# New Jacquie Lawson knitting card



## KathrynDay (Jan 31, 2017)

Jacquie Lawson just announced a new e-card, about being "unravelled." It's cute. Probably for a limited audience, but if you're a subscriber, you might want to send it to someone.


----------



## Beila Charna (Apr 28, 2012)

A friend sent it to me this morning ????


----------



## Naughty Knitter (Apr 1, 2011)

I just sent it as a birthday card to my “Naughty Knitter” buddy for her 94th


----------



## patocenizo (Jun 24, 2011)

Thanks, I'll have to look for it.


----------



## MindyT (Apr 29, 2011)

I sent it to 2 friends this morning as a 'thinking of you card'.


----------



## silkandwool (Dec 5, 2011)

You can preview the card here. You CANNOT send the card unless you are a member.

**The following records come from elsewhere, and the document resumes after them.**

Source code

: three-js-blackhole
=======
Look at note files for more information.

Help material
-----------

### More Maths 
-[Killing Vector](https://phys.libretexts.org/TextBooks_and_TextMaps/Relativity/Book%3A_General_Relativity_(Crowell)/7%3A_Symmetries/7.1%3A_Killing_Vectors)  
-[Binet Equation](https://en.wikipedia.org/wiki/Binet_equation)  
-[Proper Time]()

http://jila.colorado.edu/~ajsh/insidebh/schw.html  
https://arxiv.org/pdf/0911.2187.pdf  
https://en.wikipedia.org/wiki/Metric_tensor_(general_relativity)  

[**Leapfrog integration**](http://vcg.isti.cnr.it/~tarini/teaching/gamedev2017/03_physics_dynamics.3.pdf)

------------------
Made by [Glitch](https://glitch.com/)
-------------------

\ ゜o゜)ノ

https://www.jacquielawson.com/sendcard/preview?cont=1&hdn=0&fldCard=3516794&path=105741&pmode=init


----------



## Munchn (Mar 3, 2013)

My friend sent me one this morning....luv it.


----------



## SIPSIS (Oct 24, 2011)

A FRIEND OF MINE SENT ME JACQUIE LAWSON'S NEW KNITTING CARD THIS MORNING...SOOOO CUTE!!! LOVE IT!!!


----------



## edithann (Feb 12, 2011)

Thanks for sharing!


----------



## Joan Nasiatka (Sep 17, 2013)

thanks for the info...will definitely check it out


----------